Penn State Altoona students were able to take part in a variety of alternative trips over spring break this year, in the United States and abroad.

One such trip was to Disney World in Orlando, sponsored by the Office of Student Life and the Campus Activities Board. The trip was created to give students an affordable spring break option that included leadership development and community service in addition to positive social experiences with their peers. Forty-eight students were able to attend.

While there, the students participated in the Disney Leadership Strategies College Edition. During this program, they uncovered useful tools and strategies that promote effective problem solving, decision making, and managerial skills as practiced by the team at Walt Disney World Resort. They also spent one day of community service at Mustard Seed Furniture and Clothing Bank of Central Florida.

Says Kim Sterner, a sophomore from Harrisburg, Pa., “Since Disney always makes everything so magical, I was curious to see how they would go about the leadership program. It was definitely a great program, and we took away a lot of great material. And giving back to others is something I enjoy as well so I knew community service would be another rewarding experience.”

Freshman Zachary Yukas agrees. “Through the Leadership Strategies seminar, I learned a lot about the skills and qualities of a good leader. That, coupled with the community service component of the trip, helped me realized that I do want to be a better person, and I can be.”

Another group of students participated in the campus' service trip to Jinotega, Nicaragua. This eight-day program, started back in 2001, is a partnership with Outreach360, a volunteer program reaching into disadvantaged communities abroad. Eighteen students, one graduate student, two faculty, and two staff went on the trip. Some students taught English to elementary school children at the Learning Center in the city while others helped make improvements to the center’s sidewalks and retaining walls. Nursing and health and human development students spent their time teaching health care and first aid to the children.

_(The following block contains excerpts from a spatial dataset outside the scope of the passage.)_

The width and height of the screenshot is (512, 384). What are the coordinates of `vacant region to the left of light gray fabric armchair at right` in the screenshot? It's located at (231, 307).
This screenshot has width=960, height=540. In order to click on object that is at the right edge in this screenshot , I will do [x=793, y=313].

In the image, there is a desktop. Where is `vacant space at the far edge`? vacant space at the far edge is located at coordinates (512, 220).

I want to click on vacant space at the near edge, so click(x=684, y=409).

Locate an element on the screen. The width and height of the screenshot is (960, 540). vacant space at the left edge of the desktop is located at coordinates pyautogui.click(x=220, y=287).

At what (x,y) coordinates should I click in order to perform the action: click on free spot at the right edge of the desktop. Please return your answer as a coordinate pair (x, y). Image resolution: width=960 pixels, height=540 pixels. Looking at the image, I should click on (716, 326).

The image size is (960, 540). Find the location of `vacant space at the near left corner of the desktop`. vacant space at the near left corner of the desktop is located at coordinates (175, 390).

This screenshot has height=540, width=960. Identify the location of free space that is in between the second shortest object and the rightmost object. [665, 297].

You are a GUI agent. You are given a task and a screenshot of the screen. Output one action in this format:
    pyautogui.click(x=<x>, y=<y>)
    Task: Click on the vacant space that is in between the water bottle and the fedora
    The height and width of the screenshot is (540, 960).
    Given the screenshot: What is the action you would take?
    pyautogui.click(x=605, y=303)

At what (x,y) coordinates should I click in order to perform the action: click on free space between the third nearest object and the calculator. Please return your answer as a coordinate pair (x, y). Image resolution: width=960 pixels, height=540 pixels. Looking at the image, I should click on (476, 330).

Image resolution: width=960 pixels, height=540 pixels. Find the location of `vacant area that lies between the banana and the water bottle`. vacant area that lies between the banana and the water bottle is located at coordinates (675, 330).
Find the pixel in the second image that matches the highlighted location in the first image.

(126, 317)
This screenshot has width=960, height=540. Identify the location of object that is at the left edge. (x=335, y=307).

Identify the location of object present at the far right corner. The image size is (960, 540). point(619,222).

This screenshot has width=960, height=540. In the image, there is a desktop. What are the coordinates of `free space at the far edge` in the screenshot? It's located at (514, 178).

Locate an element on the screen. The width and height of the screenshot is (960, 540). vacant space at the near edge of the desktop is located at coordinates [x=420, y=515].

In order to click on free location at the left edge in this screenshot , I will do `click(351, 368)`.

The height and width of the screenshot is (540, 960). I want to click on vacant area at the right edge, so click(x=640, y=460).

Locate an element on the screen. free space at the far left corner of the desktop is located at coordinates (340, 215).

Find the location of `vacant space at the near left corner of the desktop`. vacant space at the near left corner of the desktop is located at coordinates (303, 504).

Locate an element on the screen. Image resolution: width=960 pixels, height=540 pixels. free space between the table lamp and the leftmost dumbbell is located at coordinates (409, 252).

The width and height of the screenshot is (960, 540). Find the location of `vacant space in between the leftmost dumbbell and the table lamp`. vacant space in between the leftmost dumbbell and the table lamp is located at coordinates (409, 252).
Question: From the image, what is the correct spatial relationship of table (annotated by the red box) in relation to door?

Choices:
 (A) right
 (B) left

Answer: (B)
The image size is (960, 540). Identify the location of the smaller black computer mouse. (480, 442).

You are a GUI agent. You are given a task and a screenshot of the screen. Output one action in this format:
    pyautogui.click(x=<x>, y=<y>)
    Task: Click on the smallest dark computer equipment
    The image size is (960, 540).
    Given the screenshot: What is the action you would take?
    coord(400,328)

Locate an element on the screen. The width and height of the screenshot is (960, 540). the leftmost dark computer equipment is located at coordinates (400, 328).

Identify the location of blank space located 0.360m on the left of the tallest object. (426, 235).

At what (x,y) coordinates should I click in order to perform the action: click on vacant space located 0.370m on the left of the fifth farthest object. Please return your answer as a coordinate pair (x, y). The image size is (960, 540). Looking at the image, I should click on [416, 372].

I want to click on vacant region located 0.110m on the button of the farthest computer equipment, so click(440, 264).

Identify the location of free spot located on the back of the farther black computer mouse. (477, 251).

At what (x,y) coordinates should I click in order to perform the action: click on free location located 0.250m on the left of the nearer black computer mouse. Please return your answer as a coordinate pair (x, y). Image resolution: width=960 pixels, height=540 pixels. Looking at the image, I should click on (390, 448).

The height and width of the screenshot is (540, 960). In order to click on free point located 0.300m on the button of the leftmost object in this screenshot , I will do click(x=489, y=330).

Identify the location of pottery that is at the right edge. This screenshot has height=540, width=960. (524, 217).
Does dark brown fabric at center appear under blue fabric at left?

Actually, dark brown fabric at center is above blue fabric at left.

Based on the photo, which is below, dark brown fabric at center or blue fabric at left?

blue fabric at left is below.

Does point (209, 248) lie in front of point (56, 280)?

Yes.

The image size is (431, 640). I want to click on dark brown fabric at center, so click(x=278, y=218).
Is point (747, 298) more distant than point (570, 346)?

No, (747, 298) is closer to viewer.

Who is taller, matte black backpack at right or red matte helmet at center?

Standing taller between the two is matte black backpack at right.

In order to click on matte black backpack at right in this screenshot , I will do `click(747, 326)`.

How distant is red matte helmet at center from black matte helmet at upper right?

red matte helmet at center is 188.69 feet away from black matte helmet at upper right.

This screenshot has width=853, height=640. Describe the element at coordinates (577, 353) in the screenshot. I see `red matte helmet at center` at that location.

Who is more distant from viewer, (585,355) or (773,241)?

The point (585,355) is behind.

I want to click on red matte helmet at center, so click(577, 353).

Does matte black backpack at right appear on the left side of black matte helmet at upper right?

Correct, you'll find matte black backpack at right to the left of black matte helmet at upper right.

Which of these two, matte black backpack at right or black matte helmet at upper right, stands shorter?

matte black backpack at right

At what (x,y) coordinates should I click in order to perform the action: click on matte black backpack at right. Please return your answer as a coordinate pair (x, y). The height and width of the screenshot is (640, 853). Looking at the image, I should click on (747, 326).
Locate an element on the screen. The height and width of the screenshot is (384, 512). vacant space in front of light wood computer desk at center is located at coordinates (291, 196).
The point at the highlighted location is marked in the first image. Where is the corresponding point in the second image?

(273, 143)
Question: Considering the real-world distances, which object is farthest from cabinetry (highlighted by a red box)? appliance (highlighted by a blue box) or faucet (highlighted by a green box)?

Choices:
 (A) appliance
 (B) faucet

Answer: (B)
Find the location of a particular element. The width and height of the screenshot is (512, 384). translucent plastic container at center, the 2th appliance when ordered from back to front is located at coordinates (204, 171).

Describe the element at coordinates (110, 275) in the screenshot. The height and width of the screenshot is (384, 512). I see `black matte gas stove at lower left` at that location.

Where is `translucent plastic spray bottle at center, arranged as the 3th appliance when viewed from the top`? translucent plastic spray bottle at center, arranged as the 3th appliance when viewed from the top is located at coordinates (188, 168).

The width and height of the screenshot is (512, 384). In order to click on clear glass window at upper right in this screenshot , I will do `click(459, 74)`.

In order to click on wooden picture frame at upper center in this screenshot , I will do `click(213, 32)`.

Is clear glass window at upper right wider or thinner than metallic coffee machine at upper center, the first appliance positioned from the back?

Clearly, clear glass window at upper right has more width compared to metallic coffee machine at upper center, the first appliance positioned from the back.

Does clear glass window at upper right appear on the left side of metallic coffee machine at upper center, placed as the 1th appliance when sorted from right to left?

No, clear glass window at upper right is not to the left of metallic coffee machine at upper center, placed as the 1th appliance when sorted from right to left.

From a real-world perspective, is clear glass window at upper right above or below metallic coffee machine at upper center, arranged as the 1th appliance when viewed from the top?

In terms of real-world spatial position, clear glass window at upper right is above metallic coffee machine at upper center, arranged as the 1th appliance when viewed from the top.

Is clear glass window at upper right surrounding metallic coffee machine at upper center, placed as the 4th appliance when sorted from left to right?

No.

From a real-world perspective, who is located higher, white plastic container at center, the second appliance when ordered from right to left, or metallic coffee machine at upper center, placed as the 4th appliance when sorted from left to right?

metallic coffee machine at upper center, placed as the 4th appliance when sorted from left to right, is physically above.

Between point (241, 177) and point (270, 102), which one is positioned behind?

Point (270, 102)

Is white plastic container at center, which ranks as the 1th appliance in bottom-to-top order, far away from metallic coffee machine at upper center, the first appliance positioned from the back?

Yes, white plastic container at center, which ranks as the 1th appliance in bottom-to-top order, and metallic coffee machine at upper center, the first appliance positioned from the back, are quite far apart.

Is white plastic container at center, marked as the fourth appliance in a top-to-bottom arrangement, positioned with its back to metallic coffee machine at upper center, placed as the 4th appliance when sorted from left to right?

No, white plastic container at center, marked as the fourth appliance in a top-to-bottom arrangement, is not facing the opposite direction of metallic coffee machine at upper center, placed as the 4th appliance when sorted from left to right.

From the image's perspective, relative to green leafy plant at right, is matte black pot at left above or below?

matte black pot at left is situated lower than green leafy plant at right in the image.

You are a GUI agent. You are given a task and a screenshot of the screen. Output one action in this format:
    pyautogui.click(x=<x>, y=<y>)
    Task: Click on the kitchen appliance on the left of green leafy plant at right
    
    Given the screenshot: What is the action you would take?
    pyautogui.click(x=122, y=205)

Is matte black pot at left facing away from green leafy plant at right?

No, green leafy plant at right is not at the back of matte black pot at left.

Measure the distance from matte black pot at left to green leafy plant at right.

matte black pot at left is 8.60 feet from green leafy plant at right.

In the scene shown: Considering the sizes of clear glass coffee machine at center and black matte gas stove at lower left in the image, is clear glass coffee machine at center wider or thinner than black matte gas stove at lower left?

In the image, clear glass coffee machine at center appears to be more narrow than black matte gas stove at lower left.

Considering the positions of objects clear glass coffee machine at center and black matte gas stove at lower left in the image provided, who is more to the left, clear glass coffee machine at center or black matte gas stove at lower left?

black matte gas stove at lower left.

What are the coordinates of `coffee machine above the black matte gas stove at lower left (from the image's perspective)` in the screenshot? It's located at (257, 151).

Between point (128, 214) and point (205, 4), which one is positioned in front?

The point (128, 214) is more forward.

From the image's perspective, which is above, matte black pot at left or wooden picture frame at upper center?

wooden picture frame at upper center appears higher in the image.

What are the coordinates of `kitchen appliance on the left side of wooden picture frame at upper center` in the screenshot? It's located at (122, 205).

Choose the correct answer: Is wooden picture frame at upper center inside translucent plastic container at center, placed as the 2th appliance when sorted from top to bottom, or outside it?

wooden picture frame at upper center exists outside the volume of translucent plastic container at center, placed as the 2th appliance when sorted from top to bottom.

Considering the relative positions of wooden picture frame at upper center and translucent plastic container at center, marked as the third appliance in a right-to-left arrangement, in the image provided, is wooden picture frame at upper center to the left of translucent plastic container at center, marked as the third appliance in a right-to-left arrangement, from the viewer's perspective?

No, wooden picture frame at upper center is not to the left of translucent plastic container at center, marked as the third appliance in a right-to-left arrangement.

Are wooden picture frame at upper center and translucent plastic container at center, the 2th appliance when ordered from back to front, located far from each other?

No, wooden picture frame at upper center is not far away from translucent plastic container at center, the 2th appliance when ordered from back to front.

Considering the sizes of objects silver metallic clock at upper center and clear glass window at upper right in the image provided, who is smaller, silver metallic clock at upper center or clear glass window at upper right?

“Students not only learn something about another culture different than their own, but by crossing borders to live and work with the people of another culture they learn they are not so different after all,” states Victoria Hesser, an administrative assistant at Penn State Altoona and one of the team leader’s. “Most importantly, students learn something about who and what they are. By this discovery, they realize how they can make a big difference in a very small period of time.”

Taylor Sutton, a senior, was especially touched by his work with the children. “I learned just as much from them as they did from me. I hope I get to go back some day.”